# ICHAT Video Problems



## JAREARDON (Nov 9, 2008)

Ive had my MacBook Pro for 2 years now. Just recently i have the inability to video connect to friends that i have video conferenced before with. I use jabber with my google talk account and can chat in text with no problems at all. But when i go to use the video conference I never can establish a connection. My friends are still able to conference with each other but now im out of the loop! Any help to correct this would be great! Thanks.


----------



## nvr.bck.from.mac (Aug 15, 2008)

if you got applecare with your computer you could just check it into an apple repair shop and have them take a look at the built-in isight camera. sounds like it just died. which happens unfortunately.

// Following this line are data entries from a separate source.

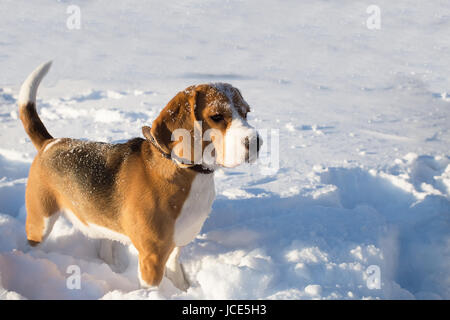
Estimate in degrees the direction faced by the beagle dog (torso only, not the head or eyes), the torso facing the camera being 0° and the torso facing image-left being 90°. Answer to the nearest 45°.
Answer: approximately 315°
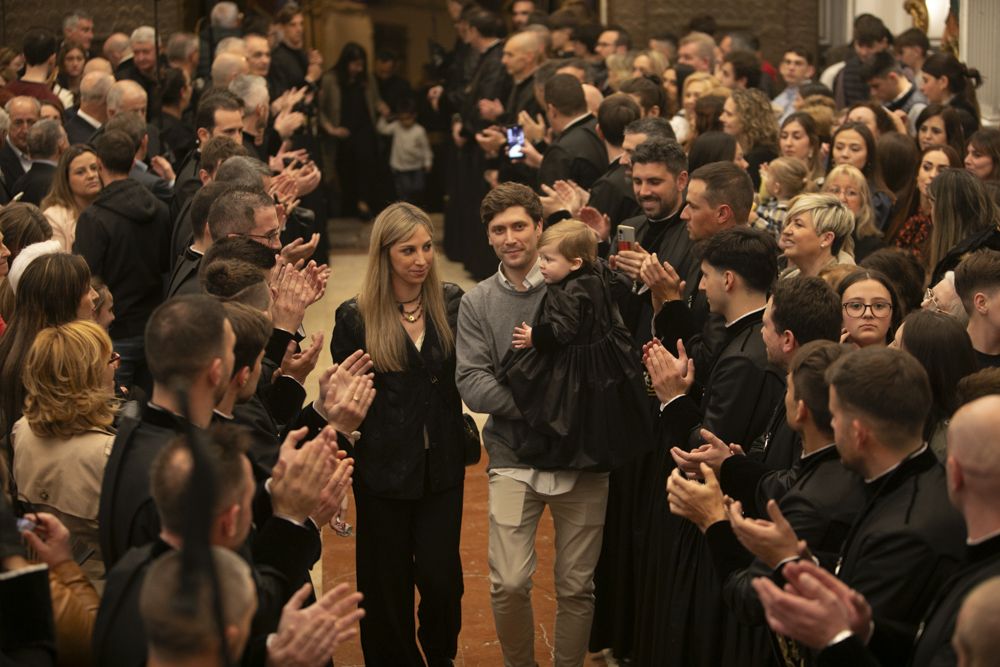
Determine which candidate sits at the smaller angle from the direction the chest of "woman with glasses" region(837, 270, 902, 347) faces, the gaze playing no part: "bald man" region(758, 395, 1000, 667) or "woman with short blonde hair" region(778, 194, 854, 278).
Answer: the bald man

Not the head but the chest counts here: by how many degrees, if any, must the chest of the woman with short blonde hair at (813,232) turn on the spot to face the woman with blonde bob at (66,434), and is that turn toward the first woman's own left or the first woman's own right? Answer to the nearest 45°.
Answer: approximately 45° to the first woman's own left

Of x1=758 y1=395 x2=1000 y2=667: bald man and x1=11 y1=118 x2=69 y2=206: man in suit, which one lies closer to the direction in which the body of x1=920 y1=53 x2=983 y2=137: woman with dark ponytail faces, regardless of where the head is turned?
the man in suit

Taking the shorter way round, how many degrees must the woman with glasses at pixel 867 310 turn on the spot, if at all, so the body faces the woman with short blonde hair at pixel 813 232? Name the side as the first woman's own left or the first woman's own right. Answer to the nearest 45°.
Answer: approximately 180°

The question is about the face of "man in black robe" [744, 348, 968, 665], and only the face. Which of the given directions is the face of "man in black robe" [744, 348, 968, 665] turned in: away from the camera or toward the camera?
away from the camera

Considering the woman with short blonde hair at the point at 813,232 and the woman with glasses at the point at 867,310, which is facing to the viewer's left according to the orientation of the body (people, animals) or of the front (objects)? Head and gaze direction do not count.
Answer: the woman with short blonde hair

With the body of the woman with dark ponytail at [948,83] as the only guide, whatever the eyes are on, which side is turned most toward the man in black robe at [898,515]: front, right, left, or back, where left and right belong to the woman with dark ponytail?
left

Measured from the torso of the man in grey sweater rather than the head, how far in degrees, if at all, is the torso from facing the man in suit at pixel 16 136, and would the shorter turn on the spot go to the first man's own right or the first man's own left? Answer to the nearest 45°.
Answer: approximately 135° to the first man's own right

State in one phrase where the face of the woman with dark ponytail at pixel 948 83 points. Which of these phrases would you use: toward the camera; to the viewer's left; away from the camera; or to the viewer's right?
to the viewer's left

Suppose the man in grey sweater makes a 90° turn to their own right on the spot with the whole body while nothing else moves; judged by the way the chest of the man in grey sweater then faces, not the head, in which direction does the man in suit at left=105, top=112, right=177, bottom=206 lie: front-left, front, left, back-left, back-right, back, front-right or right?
front-right

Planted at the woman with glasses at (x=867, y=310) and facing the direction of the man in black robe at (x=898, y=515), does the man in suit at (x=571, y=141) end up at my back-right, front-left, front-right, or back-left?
back-right

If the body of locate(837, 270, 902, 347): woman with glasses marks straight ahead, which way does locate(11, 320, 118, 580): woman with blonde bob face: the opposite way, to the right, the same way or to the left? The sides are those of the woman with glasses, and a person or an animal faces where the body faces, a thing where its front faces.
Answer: the opposite way

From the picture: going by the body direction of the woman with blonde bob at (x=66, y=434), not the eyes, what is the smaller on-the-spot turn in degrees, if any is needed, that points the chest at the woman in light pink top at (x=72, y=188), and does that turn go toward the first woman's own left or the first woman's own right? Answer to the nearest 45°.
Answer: approximately 45° to the first woman's own left

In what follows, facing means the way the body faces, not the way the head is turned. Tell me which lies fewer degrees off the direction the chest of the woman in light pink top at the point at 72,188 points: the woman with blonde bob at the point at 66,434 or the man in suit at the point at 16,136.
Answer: the woman with blonde bob

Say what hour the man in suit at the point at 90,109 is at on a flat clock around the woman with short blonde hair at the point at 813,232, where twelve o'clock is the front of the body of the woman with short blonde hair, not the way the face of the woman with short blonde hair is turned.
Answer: The man in suit is roughly at 1 o'clock from the woman with short blonde hair.

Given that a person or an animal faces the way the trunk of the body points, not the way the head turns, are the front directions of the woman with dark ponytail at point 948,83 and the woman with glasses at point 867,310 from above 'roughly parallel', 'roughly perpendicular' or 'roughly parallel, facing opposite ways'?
roughly perpendicular

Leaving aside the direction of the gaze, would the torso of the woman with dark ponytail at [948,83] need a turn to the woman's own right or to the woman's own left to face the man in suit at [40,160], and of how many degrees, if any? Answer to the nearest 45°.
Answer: approximately 45° to the woman's own left
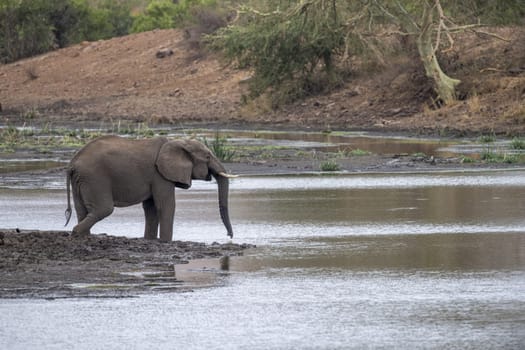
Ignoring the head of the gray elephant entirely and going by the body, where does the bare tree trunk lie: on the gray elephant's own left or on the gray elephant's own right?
on the gray elephant's own left

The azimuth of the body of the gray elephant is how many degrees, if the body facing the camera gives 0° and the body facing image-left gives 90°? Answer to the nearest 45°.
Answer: approximately 270°

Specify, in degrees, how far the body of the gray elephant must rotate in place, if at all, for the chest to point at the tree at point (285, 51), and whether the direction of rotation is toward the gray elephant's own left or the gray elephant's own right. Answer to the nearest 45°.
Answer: approximately 90° to the gray elephant's own left
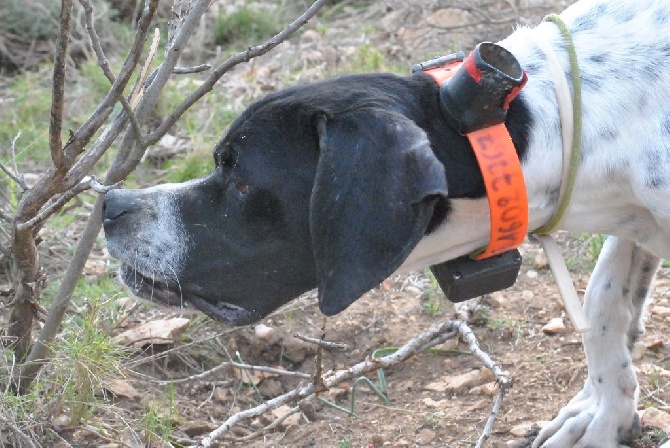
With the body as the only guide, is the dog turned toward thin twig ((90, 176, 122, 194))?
yes

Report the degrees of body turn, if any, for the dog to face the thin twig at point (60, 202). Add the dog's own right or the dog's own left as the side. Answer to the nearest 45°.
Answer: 0° — it already faces it

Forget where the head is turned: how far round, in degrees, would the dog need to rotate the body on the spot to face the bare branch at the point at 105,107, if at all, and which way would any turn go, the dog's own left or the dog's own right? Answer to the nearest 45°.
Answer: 0° — it already faces it

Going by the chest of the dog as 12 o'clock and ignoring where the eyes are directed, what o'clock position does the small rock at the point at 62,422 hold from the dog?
The small rock is roughly at 12 o'clock from the dog.

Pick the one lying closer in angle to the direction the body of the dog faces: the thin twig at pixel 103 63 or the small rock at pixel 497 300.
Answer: the thin twig

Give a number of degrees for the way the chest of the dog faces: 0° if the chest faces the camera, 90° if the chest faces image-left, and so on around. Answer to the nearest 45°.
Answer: approximately 90°
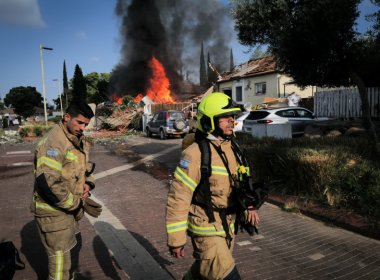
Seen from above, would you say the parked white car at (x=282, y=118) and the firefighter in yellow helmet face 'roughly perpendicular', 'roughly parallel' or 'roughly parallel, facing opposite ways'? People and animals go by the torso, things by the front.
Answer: roughly perpendicular

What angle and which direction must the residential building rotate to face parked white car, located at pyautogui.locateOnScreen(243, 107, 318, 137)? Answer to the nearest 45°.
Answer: approximately 45° to its left

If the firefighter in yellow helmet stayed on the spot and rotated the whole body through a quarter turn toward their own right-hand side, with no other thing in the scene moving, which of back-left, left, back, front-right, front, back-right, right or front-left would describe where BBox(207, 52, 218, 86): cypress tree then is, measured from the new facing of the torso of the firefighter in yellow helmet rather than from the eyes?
back-right

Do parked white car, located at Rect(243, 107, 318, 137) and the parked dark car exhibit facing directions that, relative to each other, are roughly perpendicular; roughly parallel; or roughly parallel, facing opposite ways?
roughly perpendicular

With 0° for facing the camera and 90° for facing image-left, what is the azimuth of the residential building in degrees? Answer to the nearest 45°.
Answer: approximately 45°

if not, try getting a usb web cam. most work with mac's these days i think. if not you can look one up that does. they aren't hard to find. but the external usb web cam would rule out any software problems. if that camera worked you would need to get your built-in one fixed if you wanted to use it again.


----------



## JAREARDON (Nov 9, 2008)

My isight camera does work i can use it with any of my apps, just cant seem to get a connection with Ichat using the camera always says i canceled in the error of not connecting.


----------



## nvr.bck.from.mac (Aug 15, 2008)

have you restarted your computer lately? normally the camera gets confused if more than one program is trying to use it. check your video settings in ichat, see if they're okay. see if you can restore the defaults on them.

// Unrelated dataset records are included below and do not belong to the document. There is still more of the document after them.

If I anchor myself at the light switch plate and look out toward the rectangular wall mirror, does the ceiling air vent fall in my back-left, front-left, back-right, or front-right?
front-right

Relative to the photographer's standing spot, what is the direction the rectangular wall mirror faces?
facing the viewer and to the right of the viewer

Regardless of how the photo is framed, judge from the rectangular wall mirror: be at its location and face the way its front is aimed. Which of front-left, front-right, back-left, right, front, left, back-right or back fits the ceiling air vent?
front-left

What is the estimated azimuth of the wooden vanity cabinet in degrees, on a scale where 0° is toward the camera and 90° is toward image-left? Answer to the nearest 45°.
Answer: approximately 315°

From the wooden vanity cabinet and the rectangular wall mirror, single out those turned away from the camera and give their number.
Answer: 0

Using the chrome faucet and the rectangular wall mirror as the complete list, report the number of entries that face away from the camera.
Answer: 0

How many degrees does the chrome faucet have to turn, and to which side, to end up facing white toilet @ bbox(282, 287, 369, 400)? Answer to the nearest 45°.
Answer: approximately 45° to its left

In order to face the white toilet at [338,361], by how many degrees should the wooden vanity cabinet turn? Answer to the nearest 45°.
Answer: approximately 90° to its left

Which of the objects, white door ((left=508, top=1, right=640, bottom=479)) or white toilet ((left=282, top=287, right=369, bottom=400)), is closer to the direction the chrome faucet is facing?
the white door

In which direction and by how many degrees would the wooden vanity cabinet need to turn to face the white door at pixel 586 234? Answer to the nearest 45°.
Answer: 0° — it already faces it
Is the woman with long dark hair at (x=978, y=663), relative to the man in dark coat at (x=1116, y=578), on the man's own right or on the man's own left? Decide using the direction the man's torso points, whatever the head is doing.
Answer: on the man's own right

you may also want to just call apple and see what's wrong with the ichat software. you might be able to just download a new version and reinstall it.


----------



## JAREARDON (Nov 9, 2008)

i will try calling applecare see if they can help me but oh yeah you can better believe ive tried restarting....


----------



## nvr.bck.from.mac (Aug 15, 2008)

haha... yeah... that would have been the first thing i would have done.

but yeah. if your machine is still under warranty that should be covered.


----------